I observe these two days this week because feeling grounded in real sadness and in chaos makes me feel closer to the Truth than doom-scrolling or trying to manifest away the pain.
My health anniversary isn't a celebration as much as a reminder that frailty, like Bluth's melancholy, is a natural part of navigating life. And Ash Wednesday is an opportunity to name fragility as an essential characteristic of the world we live in, as well as an opportunity to build stamina around mystery and loss.
When I was sick, a lot of people (without medical training, interestingly enough) were quick to tell me, "You'll be fine, and stronger for having gone through this!" But, of course, they didn't know. Nobody knew. And, if the purple-soda-spilling incident is any indication, nobody will ever know.
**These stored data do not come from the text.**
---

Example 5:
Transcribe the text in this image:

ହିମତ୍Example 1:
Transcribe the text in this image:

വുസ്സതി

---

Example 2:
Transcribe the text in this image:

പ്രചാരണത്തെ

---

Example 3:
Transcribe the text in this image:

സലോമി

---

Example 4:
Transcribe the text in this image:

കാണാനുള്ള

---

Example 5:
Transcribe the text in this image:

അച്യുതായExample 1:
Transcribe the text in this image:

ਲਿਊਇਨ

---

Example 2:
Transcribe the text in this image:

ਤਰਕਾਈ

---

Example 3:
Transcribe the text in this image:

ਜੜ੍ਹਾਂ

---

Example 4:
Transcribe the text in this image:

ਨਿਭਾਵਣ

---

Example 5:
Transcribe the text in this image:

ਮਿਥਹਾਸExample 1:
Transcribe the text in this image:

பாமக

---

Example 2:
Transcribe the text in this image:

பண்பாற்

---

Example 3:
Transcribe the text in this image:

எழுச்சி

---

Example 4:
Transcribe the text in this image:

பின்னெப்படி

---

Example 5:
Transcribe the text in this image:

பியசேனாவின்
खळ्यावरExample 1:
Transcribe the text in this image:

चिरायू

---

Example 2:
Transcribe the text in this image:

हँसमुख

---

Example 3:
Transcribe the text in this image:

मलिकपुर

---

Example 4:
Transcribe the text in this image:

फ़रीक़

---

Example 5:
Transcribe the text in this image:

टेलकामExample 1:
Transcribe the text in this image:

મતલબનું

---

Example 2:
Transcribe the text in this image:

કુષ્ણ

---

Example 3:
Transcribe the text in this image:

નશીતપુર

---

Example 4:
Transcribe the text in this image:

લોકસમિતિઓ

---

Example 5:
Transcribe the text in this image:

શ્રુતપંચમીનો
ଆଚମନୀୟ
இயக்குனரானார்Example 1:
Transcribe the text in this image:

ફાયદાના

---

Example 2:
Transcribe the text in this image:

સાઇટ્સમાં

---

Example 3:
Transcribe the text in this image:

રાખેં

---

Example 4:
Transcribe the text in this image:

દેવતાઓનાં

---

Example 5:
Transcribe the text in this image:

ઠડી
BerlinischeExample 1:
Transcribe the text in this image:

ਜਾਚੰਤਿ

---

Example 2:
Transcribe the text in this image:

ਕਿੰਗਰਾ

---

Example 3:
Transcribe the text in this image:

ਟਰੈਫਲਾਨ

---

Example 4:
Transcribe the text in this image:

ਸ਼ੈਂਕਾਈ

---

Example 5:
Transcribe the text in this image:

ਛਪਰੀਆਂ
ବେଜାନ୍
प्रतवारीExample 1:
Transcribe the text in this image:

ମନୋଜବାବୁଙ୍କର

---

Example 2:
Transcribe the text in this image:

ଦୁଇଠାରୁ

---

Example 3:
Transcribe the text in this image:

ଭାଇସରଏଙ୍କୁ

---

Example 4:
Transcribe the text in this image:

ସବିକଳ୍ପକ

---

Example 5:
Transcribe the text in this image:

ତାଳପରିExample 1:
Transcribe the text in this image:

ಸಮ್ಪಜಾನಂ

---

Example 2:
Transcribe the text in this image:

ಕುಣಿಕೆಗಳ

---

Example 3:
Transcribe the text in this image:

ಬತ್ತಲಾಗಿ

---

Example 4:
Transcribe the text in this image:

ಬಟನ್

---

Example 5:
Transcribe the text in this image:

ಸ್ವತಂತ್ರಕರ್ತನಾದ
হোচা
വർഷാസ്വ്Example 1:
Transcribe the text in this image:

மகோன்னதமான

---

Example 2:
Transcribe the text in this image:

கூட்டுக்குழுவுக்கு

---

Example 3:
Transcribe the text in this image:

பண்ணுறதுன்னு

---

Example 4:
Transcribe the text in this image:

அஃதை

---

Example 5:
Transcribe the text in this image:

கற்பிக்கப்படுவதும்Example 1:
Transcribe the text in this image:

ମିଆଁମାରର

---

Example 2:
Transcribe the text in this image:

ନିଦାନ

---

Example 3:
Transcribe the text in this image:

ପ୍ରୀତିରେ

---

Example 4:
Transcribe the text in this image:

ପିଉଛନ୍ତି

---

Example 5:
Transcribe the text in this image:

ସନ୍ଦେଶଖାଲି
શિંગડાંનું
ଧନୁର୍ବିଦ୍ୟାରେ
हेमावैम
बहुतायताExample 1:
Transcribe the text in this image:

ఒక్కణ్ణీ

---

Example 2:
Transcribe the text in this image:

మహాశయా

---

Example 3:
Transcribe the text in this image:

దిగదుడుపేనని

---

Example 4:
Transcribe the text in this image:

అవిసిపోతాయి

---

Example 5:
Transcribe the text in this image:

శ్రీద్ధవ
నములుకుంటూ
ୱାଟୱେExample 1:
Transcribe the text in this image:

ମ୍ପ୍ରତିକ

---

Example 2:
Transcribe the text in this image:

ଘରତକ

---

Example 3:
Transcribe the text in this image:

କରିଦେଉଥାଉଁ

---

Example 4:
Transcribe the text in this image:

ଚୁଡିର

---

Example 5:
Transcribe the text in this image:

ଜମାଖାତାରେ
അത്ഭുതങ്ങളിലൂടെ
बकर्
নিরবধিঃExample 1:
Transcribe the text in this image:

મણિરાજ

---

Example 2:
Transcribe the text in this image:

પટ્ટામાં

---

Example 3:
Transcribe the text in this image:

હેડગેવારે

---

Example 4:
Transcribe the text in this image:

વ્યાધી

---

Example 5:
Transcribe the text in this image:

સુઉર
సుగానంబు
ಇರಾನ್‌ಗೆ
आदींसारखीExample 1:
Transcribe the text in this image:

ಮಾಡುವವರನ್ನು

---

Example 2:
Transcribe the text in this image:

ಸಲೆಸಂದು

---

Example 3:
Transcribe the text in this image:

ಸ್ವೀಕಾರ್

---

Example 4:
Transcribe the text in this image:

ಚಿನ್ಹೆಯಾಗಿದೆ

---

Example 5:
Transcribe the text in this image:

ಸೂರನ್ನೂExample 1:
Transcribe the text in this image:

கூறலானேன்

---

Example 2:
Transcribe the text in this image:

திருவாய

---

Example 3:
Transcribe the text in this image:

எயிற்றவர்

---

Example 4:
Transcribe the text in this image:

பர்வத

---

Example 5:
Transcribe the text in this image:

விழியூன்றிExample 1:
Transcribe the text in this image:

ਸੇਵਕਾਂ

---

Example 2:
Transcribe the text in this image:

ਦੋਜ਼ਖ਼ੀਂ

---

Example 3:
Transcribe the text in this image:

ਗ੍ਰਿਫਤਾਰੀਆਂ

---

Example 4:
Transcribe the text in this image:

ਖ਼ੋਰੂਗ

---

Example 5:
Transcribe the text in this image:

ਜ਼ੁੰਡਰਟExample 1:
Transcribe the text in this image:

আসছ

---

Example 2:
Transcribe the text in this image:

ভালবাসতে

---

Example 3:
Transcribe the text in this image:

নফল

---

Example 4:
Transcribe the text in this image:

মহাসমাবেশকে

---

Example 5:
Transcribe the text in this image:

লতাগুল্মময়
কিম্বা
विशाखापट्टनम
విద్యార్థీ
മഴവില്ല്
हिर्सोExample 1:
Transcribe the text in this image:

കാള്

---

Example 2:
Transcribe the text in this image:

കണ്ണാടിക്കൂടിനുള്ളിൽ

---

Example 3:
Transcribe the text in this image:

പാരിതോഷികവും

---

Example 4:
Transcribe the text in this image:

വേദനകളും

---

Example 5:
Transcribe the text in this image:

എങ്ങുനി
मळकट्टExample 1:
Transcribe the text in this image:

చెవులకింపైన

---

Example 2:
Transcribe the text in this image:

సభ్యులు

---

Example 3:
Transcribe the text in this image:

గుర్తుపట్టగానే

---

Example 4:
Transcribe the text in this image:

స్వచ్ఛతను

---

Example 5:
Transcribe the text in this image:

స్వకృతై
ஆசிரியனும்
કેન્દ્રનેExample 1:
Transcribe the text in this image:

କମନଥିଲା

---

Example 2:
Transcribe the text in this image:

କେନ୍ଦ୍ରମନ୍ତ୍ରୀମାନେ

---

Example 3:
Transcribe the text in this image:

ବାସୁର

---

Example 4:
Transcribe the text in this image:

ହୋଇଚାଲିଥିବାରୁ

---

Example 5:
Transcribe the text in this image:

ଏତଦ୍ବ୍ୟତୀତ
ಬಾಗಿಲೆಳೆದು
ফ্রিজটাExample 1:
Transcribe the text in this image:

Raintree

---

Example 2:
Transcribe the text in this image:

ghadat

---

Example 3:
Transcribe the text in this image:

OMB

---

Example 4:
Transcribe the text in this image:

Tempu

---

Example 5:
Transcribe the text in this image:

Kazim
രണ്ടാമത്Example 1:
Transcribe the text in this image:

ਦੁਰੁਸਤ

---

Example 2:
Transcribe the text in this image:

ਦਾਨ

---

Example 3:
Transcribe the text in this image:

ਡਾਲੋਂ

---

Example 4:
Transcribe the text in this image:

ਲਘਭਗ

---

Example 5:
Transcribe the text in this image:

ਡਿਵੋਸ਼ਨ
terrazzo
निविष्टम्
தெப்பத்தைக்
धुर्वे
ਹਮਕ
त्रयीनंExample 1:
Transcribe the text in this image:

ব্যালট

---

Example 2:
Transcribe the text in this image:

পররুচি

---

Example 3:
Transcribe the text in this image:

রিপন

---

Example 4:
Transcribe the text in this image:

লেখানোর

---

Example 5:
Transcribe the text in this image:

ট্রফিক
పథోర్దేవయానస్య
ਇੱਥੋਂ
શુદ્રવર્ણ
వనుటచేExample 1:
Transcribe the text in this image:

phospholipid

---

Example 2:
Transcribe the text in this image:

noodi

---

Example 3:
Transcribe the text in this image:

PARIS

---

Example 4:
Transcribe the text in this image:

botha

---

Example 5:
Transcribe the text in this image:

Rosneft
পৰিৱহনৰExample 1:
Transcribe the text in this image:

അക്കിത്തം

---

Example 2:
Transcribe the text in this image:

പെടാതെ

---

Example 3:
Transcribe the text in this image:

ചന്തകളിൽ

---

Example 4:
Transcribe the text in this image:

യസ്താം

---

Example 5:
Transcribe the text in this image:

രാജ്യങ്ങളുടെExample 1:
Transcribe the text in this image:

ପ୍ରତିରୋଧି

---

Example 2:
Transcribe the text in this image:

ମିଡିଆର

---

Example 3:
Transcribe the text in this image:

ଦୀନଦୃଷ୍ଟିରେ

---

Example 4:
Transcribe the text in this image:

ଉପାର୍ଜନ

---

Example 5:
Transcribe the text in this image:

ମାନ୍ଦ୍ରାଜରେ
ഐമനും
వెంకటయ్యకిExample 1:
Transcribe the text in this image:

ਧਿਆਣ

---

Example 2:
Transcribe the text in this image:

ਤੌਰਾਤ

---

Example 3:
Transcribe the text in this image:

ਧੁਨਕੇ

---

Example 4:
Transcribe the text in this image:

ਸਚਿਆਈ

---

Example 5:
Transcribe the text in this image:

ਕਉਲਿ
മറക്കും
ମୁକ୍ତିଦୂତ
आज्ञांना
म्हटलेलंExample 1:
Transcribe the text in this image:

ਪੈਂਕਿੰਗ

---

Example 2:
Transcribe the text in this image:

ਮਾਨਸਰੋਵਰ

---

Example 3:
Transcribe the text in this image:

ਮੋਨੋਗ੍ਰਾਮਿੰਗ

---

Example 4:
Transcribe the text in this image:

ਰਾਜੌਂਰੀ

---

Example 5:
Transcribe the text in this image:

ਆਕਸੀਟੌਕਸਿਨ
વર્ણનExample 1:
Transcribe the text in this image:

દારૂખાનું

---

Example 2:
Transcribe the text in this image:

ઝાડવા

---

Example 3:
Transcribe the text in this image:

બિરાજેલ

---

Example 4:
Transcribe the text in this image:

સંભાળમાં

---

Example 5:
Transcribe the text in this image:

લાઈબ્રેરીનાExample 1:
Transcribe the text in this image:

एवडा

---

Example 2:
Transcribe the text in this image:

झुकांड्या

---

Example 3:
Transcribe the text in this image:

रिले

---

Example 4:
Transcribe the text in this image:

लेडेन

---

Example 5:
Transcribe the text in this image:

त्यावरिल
Ash Wednesday and my health anniversary are days when I ritualize this great confusing not-knowing that floods our existence, and the pain that punctuates it throughout. My weary heart is with people across the world right now, with my two friends who are seriously sick in the hospital, and with the cat who's still lapping up water: and all this is true.
This week I'm continuing to search for the truth: in art, in stories, in the reality I won't turn away from. I will hold up that candle, look closer, and confess the power of what I see.